Andrew Main Takes Helm as President and CEO of Bakkt Holdings, Inc.

Bakkt Holdings, Inc. declared on March 18, 2024, that Andrew Main has been named President and Chief Executive Officer of the company by the Board of Directors, with effect from March 26, 2024. Gavin Michael, the company’s current president and chief executive officer, will step down and serve as an advisor to the business for a year before being replaced by Mr. Main.

With effect from March 26, 2024, Mr. Main will retire from his membership in the Compensation Committee of the Board in connection with his appointment as the company’s president and chief executive officer. Mr. Main will remain on the Board of Directors.

From 2020 until 2022, Mr. Main, who is 59 years old, held the position of Chief Executive Officer at Ogilvy, a public relations, marketing, and advertising firm. Before joining Ogilvy, Mr.
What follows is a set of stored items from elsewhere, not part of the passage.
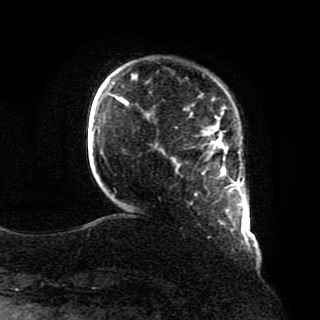
Breast MRI, one axial slice; slice 10 of 80 in the series (ordered by position); cropped to one breast; dynamic contrast-enhanced series, time point 2 of 8 at this slice position (early post-contrast); 1.5 T; TE 4.2 ms, TR 7 ms; 2 mm slice thickness; 320 × 320 image matrix, field of view 231 × 231 mm. Female patient.
Annotated regions visible in this slice (semi-automatically segmented with operator editing):
- enhancing-tissue mask used for the functional tumour volume (all voxels passing the contrast-enhancement thresholds inside the analysis volume; usually the tumour): bounding box <212,138,235,185> (left, top, right, bottom; pixels)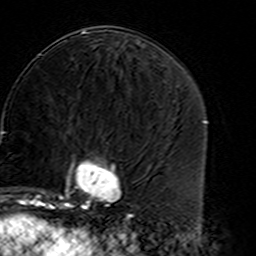
Breast MRI (dynamic contrast-enhanced), one axial slice; cropped to one breast; dynamic contrast-enhanced series, time point 2 of 7 at this slice position (early post-contrast); 3 T; TE 4.6 ms, TR 7.4 ms; 1 mm slice thickness; 256 × 256 image matrix, field of view 144 × 144 mm. Female patient.
Structures marked on this image (semi-automatically segmented with operator editing):
- enhancing-tissue mask used for the functional tumour volume (all voxels passing the contrast-enhancement thresholds inside the analysis volume; usually the tumour): bounding box [x1, y1, x2, y2] px = [45, 137, 120, 216]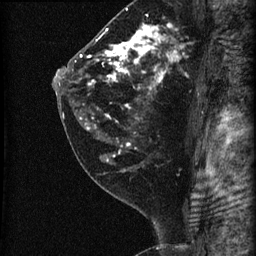
Breast MRI (dynamic contrast-enhanced), one sagittal slice. Slice 40 of 60 in the series (ordered by position). Dynamic contrast-enhanced series, image 2 of 3 at this slice position (ordered by acquisition). 1.5 T. TE 4.2 ms, TR 22.7 ms. 256 × 256 image matrix, field of view 180 × 180 mm. Patient: female, 45 years. Case-level facts recorded for this patient, not image findings: setting: breast cancer imaged before/during neoadjuvant chemotherapy; receptor status: HR-positive, HER2-negative.
Outlined on this slice (semi-automatically segmented with operator editing):
- analysis volume of interest (the breast-tissue region the enhancement analysis was run in; not a lesion): bounding box <74,11,205,140> (left, top, right, bottom; pixels)
- tumour enhancement mask (voxels above the 90 % enhancement threshold inside the analysis volume of interest): <80,23,178,129>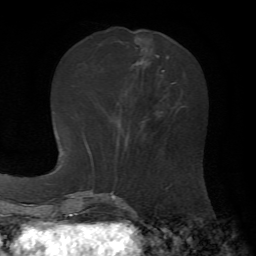
Breast MRI, one axial slice; position 23 of 72 along the scan axis; cropped to one breast; dynamic contrast-enhanced series, time point 2 of 7 at this slice position (early post-contrast); 1.5 T; TE 4.3 ms, TR 8.7 ms; 256 × 256 image matrix. Female patient.
Structures marked on this image (semi-automatically segmented with operator editing):
- enhancing-tissue mask used for the functional tumour volume (all voxels passing the contrast-enhancement thresholds inside the analysis volume; usually the tumour): bounding box [x1, y1, x2, y2] px = [117, 57, 182, 129]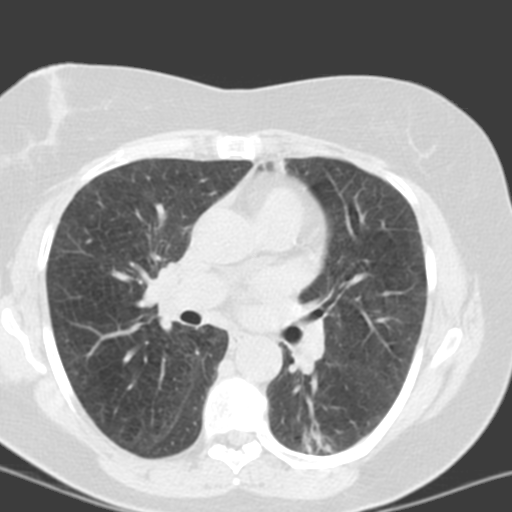
Axial slice from a low-dose chest CT screening exam. Third screening round (two years after baseline). Lung window (W 1500 / L -600 HU). Slice 60 of 150 in the series. Female participant, aged 55 years at enrolment.
Lesion marked by an expert reader, box from (x=287, y=412) to (x=365, y=464) px. The screening reader recorded 6 non-calcified nodules or masses ≥4 mm on this exam (left lower lobe, left lower lobe, left upper lobe, lingula, lingula, right middle lobe); which of them this box marks is not recorded.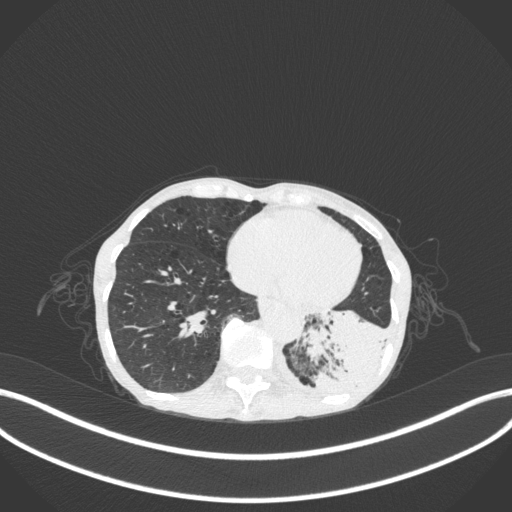
Chest CT, one axial slice; position 68 of 347 along the scan axis; reconstruction kernel B31f; 120 kVp; lung window (W 1500 / L -600 HU); 1 mm slice thickness; 512 × 512 image matrix, field of view 400 × 400 mm. Patient: female, 70 years. From the clinical record (not read from this slice): clinical TNM (as recorded): T3 N0 M0.
Annotated regions visible in this slice (rectangle marked by the reading radiologist):
- lung tumour (recorded histology: small cell carcinoma): bounding box <301,300,388,403> (left, top, right, bottom; pixels)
Main supervised the purchase of several creative companies to expand the brand as the Global Head of Deloitte Digital, the digital consulting division of Deloitte, from June 2014 to July 2020. With over thirty years of expertise in marketing agencies and consulting, Mr. Main has a wealth of knowledge helping firms modernize and quickly launch new concepts. Mr. Main graduated with a Master of Arts in Business, Marketing, and Geography from the University of Edinburgh.

An employment agreement between Mr. Main and the Company, which will take effect on March 26, 2024, shall regulate the terms and conditions of Mr. Main’s appointment. The Employment Agreement states that Mr. Main will receive a base salary of $500,000 annually. He is also eligible to receive an annual cash bonus under the company’s annual cash incentive compensation plan, with a target bonus amount equal to 100% of his base salary in each case. The Board or the Compensation Committee may review and increase Mr. Main’s base salary on an annual basis. For the year 2024 exclusively, Mr. Main will be credited with half of the target cash bonus on October 1, 2024; the remaining portion may be decided upon by the Compensation Committee or the Board. Furthermore, Mr. Main will also be qualified to receive $10.0 million in service-based restricted stock units (“RSUs”) upon his appointment; of these, 75% will be time-based vesting RSUs and 25% will be performance-based vesting RSUs. Subject to Mr. Main’s continuous employment with the Company, the time-based vesting RSUs will vest in equal parts on the first and third anniversaries of the award date—that is, forty percent and thirty percent, respectively. Subject to Mr. Main’s continuing employment with the Company, the performance-based vesting RSUs will vest over a three-year period depending on the achievement of relative total shareholder return measures that will be chosen by the Compensation Committee or the Board. If Mr. Main is fired by the Company without cause or by Mr. Main for a good reason (as each is defined in the Employment Agreement), then: (i) the time-based vesting RSUs will fully vest; and (ii) for performance-based RSUs, the performance will be assessed and certified based on the actual performance attained at the end of the performance period, in compliance with the terms of the grants, and all tranches of the grants will vest on the date of the performance certification. Mr. Main is expected to be entitled to severance benefits in the event that his employment is terminated by the Company without Cause or by him for Good Reason. These benefits would include (a) his base salary up to the date of his termination, (b) a lump sum equal to twice his Base Salary (as defined in the Employment Agreement), (c) reimbursement for all business expenses allowed under the Company’s expense reimbursement policy, and (d) the right to continue receiving COBRA health insurance at his own expense.

There was no agreement or understanding with regard to any other individual when Mr. Main was chosen to be the Company’s President and Chief Executive Officer. Apart from his role as a continuing director of the company, Mr. Main has no family ties to any of the company’s directors or executive officers, and there are no transactions between the company and Mr. Main that would need to be reported under Item 404(a) of Regulation S-K. Mr. Main’s entitlement to further compensation for his Board service will cease to exist.

The Employment Agreement’s full content is referred to in the preceding text, which is not a comprehensive explanation of the agreement. A copy of the agreement is filed as Exhibit 10.1 to this Current Report on Form 8-K and is incorporated herein by reference.